• _Goal of the exercise_
Say how many lines of the listing below hold the word "round". Give only that number.

Records for the task section start

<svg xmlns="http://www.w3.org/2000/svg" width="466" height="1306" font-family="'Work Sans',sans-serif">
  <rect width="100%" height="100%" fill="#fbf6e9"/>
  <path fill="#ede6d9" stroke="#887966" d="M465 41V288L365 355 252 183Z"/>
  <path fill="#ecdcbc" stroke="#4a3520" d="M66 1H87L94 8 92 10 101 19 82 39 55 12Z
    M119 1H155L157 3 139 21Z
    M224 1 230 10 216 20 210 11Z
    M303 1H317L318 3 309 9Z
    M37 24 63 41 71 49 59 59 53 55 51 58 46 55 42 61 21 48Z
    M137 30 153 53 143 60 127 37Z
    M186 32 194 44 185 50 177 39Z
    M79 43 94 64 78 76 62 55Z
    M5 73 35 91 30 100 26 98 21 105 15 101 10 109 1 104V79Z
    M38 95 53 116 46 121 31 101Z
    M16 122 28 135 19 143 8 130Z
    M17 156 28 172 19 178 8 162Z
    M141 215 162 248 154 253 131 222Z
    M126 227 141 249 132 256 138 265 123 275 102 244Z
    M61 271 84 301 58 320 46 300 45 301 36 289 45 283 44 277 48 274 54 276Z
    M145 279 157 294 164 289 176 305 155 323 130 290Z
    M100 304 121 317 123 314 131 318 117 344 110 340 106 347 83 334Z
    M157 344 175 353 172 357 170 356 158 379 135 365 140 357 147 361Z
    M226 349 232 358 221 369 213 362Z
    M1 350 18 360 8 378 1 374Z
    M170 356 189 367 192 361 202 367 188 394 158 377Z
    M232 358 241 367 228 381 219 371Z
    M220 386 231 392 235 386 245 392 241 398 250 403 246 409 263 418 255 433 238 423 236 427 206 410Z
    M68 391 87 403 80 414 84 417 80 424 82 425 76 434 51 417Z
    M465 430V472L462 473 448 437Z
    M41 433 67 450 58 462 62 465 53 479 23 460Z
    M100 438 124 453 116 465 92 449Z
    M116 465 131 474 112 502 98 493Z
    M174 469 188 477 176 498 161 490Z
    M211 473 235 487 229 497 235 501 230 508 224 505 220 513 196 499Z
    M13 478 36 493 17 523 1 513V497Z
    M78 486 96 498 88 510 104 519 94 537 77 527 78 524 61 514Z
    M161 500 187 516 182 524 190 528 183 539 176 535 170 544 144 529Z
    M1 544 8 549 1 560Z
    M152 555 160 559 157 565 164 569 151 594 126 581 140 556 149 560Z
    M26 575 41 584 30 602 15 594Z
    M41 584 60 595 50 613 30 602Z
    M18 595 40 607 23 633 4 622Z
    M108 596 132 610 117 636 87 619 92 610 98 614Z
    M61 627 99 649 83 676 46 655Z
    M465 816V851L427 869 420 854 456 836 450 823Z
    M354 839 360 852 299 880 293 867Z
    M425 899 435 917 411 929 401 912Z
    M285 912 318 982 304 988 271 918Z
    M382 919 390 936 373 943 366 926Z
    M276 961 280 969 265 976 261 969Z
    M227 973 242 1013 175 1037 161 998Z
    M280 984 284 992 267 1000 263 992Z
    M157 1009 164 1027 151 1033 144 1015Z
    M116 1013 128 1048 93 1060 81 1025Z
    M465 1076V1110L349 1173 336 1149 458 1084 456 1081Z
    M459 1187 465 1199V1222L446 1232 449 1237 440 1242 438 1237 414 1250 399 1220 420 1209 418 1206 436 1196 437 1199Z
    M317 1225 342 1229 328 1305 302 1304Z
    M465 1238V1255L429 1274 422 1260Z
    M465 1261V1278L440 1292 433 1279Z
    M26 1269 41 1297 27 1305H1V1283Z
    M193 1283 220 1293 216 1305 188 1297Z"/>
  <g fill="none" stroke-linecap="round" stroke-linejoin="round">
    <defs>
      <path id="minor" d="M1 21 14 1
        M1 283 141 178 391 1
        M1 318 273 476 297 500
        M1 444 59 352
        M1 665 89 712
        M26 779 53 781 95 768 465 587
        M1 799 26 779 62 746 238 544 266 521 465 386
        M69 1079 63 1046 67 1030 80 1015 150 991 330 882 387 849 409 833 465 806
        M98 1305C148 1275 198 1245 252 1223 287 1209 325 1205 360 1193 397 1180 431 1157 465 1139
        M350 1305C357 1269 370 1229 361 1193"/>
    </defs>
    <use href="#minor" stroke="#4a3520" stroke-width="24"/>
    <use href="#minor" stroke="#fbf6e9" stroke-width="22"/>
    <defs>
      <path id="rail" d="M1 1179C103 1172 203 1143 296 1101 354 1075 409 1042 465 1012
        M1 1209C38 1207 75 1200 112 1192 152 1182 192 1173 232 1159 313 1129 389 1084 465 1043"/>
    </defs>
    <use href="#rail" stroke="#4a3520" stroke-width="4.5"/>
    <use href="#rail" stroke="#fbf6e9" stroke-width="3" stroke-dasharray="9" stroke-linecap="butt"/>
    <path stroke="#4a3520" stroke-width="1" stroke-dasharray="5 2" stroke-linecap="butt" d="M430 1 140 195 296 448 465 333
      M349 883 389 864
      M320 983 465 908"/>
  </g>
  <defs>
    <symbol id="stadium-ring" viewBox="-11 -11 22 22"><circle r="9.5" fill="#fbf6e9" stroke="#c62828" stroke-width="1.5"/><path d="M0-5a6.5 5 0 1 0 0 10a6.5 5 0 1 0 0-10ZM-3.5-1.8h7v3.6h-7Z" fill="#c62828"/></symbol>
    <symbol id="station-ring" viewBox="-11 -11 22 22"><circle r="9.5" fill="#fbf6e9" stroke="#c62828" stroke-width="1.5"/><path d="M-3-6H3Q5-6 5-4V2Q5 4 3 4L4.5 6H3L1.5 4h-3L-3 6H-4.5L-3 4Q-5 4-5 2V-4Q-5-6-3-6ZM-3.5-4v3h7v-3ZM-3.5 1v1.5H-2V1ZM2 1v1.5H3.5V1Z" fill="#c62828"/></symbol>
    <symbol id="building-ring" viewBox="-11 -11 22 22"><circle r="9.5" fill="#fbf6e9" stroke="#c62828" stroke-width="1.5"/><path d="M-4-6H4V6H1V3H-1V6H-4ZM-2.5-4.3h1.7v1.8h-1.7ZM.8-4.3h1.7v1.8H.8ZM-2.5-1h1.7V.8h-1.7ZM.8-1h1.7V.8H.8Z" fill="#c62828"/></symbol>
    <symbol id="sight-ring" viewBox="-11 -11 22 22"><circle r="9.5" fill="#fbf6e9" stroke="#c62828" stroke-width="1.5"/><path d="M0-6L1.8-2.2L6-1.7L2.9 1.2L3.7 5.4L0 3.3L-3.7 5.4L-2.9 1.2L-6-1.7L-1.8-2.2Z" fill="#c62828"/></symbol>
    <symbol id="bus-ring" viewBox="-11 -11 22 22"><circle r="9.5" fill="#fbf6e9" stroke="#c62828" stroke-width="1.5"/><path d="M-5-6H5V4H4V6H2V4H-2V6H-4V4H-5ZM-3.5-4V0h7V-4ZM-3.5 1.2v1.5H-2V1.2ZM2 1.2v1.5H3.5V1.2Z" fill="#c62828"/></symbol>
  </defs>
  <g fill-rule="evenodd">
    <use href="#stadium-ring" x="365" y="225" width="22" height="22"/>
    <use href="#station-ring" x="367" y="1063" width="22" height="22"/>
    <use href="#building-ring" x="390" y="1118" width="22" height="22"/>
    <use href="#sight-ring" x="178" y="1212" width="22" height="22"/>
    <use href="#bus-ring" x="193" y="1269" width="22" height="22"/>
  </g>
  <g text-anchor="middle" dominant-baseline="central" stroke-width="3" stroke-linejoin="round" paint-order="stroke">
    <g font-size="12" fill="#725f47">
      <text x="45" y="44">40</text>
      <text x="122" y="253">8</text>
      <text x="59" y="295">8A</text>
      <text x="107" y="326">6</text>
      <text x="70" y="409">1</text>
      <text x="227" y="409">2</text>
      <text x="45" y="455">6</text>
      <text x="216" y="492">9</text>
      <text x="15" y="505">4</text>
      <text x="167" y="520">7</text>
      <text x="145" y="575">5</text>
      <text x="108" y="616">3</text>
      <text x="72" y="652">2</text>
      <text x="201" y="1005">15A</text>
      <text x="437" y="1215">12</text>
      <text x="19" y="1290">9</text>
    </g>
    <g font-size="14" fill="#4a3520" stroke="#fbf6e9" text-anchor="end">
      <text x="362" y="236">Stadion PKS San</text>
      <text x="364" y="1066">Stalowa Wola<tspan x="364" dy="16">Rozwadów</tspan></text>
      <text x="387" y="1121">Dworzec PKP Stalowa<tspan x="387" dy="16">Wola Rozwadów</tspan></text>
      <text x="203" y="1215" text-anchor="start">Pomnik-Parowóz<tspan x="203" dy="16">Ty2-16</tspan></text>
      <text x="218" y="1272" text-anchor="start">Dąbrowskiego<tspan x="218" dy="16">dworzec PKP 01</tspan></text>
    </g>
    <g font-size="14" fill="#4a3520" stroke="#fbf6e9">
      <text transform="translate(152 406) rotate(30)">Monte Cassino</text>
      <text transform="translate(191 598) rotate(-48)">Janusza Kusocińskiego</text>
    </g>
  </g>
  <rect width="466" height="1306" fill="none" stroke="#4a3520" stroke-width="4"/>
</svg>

Records for the task section end

• _Task result_
2